Women appeared rarely in studies of working class life at that time. Orwell was ahead of his time when it came to looking after his little boy and such mundane tasks as washing up. There is an eye-opening moment in the Wigan Diary: 'We had an argument one evening in the Searles' house because I helped Mrs S. with the washing up. Both of the men disapproved of this, of course, Mrs S seemed doubtful. She said that in the north, working class men never offered any courtesies to women (women were allowed to do all the housework unaided, even when the man is unemployed) and she took this state of things for granted, but did not see why it should be changed. . . I think it is instinctively felt by both sexes that the man would lose his manhood if, merely because he was out of work, he became a 'Mary Ann.' ' This hardly makes a New Man of Orwell, but, just as he was ahead of his time in his devotion to working on his piece of land, so he was in such domestic matters. Susan Watson said: 'Richard was a lovely baby, George was very tender with him.' She also said: 'George was a father figure. He treated me as a guardian would a ward. I think in a Dickensian way George was fond of me.' Orwell had many women correspondents. He wrote before and after the war to Yvonne Davet, who translated Homage To Catalonia, though they never met. Other women wrote to him out of the blue and they received long letters of patient explanation.
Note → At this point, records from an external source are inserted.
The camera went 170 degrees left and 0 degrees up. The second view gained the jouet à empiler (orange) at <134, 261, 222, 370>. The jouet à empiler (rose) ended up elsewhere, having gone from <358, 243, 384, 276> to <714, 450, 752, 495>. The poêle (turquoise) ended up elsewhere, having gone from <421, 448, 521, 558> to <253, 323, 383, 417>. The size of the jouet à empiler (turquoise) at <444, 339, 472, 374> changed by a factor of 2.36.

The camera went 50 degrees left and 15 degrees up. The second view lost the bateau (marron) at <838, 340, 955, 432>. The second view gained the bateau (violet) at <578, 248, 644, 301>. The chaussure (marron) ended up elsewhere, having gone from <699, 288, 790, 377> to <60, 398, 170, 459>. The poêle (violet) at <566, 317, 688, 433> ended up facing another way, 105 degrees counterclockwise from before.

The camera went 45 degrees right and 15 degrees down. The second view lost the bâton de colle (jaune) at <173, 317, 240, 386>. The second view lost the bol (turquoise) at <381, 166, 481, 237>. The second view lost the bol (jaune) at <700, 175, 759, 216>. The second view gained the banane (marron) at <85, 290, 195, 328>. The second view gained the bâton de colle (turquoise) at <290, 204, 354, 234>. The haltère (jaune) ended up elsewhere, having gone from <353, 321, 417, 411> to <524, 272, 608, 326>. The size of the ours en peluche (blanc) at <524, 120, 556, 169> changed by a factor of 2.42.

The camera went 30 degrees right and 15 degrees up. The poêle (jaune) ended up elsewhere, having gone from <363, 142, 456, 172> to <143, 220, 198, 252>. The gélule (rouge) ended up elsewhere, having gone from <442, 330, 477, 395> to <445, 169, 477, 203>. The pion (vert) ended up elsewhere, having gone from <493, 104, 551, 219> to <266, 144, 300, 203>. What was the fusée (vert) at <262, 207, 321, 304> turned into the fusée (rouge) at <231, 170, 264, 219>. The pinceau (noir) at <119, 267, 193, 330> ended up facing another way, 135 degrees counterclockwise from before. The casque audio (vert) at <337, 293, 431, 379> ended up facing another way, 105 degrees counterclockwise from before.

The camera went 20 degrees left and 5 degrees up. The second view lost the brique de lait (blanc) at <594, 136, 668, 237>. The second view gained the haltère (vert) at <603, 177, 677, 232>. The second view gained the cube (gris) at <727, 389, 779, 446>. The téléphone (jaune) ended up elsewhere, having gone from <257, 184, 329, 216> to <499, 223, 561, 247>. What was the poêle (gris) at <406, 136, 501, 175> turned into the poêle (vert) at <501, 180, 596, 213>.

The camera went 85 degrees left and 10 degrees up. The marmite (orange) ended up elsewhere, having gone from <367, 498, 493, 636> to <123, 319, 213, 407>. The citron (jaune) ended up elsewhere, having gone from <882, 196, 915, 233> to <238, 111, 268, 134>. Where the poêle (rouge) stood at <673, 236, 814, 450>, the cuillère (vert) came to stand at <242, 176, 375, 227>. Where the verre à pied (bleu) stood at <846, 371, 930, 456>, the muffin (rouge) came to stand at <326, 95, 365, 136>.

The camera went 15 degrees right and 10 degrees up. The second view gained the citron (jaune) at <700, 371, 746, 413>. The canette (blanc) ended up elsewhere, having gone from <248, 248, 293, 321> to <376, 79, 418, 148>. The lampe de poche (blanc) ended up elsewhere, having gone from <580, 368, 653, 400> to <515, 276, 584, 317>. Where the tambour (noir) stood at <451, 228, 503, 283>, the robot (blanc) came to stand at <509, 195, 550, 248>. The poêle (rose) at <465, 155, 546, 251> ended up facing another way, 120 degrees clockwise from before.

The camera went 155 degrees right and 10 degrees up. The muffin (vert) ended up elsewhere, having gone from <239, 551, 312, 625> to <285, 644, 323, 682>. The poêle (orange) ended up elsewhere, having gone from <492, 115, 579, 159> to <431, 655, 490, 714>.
In September 1949, only three months before he died, when he was lying ill with TB in University College, he became engaged to Sonia Brownell. They had both been born in India. Orwell had known her since the forties but they grew intimate only after Eileen died. They were married in the hospital on October 13, David Astor, editor of the Observer and close friend, having obtained a special licence.

The marriage with Sonia has invited unkind speculation, but a letter that only came to light recently puts it in new perspective. Arthur Koestler, another close friend, wrote to Orwell on September 24 expressing his joy at the marriage. Sonia was the most intelligent girl he had met in England, Koestler wrote, and if a fairy had granted him three wishes the first would have been that she and Orwell should marry.

A clue to Orwell's view of women is provided by his relationship with his mother, a lively and independently-minded woman who was quick to be rid of the company of her children. There is a strange passage in Orwell's Last Literary Notebook (c. 1949) written in a curiously detached tone. It does not say these were his memories, but surely they are: 'The conversations he overheard as a small boy, between his mother, his aunt, his elder sister and their feminist friends. . . he derived a firm impression that women did not like men. . .

Somehow, by the mere tone of these conversations, the hatefulness - above all the physical unattractiveness - of men in women's eyes seemed to be established.' It is plain that Eileen offered Orwell all that he had missed or misunderstood in his childhood, as well as understanding him and his work. When he was recovering from his throat wound, shot by a sniper, he wrote: 'You really are a wonderful wife. ' It is well known that Eileen was a formative influence on Animal Farm, as Orwell readily recognised. From November 1943 to February 1944, he read to her in bed each night what he had written that day. Eileen's last letters make her concerns for his work very plain: 'I think it's quite essential that you should write some books again. I thought Tribune better than the BBC and I still do. Indeed I should think a municipal dustman's work more dignified and better for your future as a writer. But you ought to stop the editing. . .

'I would infinitely rather live in the country on 200 pounds (a year) than in London on any money at all. I don't think you understand what a nightmare the London life is to me. . . Every meal makes me feel sick because food has been handled by 20 dirty hands and I can't bear to eat anything that hasn't been boiled to clean it. I can't breathe the air and I can't read poetry.' Eileen was not to live in London. There was to be no more poetry for her.